At 2 hours, 38.6%, 37.7% and 27.8% of patients in the 50 mg, 100 mg, and placebo groups had freedom from the most bothersome symptom respectively.
At 48 hours post initial dose in ACHIEVE I, 12.9% of participants (n = 185) reported an AE. Within 30 days of any dose, the number of patients who reported an AE rose to 26.3% (n = 378). Among patients treated with 100 mg, 28.7% reported an AE, most of the 3 groups.
The most common adverse events during the trial were nausea (n = 44), somnolence (n = 20), and dry mouth (n = 16). In total, 5 patients across the 3 groups experienced a serious adverse event, though none were recorded within 48 hours after the first dose.
C. David Nicholson, PhD, Chief Research and Development Officer, Allergan, said in a statement that the oral administration at 2 doses "allows for treatment flexibility and relief when a migraine attack occurs. As we continue to drive innovation in migraine treatment, we are very proud to offer patients another option, and we are confident that it will make a difference for those in need. At Allergan, we believe that migraine patients deserve access to all new medications for this debilitating disease."4
ACHIEVE II showed that compared to placebo, treatment with the oral CGRP antagonist resulted in significant rates of pain freedom at 2 hours for both doses assessed (50 mg, P = .01; 25 mg, P = .03) as well as significant rates of freedom from the most bothersome symptom with the higher dose (50 mg, P = .01). the phase 3 study included 1465 patients randomized to either ubrogepant 50 mg (n = 562), 25 mg (n = 561), or placebo (n = 563).5
At 2 hours post-dose, pain-freedom was reported by 21.8% (101 of 464 patients; odds ratio [OR], 1.62 [95% CI, 1.14—2.29) of those in the 50-mg group, 20.7% (90 of 435; OR, 1.56 [95% CI, 1.09–2.22) in the 25-mg group, compared to only 14.3% (65 of 456) in the placebo group. The absolute difference between the 25-mg group and placebo was 6.4% (95% CI, 1.5–11.5) and between the 50-mg group and placebo was 7.5% (95% CI, 2.6–12.5).

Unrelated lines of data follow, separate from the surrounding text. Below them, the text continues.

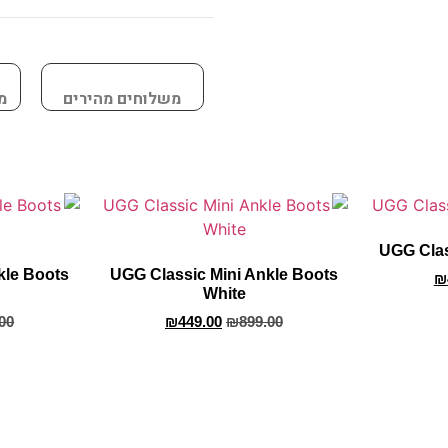
משלוחים מהירים
מ
UGG Clas
kle Boots
UGG Classic Mini Ankle Boots
₪
White
00
₪
449.00
₪
899.00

Likewise, at 2 hours post-dose, the absence of the most bothersome symptoms—photophobia, phonophobia, and nausea—was reported by 38.9% (180 of 463; OR, 1.65 [95% CI, 1.25—2.20]) of the 50-mg group for an absolute difference from placebo of 11.5% (95% CI, 5.4–17.5). For the 25-mg group, absence of the symptom was reported by 34.1% (148 of 434; OR, 1.37 [95% CI, 1.02–1.83), for an absolute difference of 6.7% (95% CI, 0.6–12.7; P = .07).

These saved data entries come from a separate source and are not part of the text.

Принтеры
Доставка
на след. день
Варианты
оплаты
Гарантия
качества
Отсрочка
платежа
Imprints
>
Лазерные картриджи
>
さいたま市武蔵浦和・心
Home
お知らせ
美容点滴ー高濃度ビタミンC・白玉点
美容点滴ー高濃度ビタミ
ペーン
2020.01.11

The safety population of ACHIEVE II included 488 patients who took ≥1 dose of 50-mg ubrogepant, 478 who took ≥1 dose of 25-mg ubrogepant, and 499 who took ≥1 dose of placebo. In total, Treatment-emergent AEs were reported within 48 hours of the initial or optional second dose by 12.9% (63 of 488) of the 50-mg group, 9.2% (44 of 478) of the 25-mg group, and 10.2% (51 of 499) of the placebo group.
The most common adverse events within 2 days of any dose were nausea (50mg: 10 of 488 [2.0%]; 25mg: 12 of 478 [2.5%]; placebo: 10 of 499 [2.0%]) and dizziness (50mg: 7 of 488 [1.4%]; 25mg: 10 of 478 [2.1%]; placebo: 8 of 499 [1.6%]).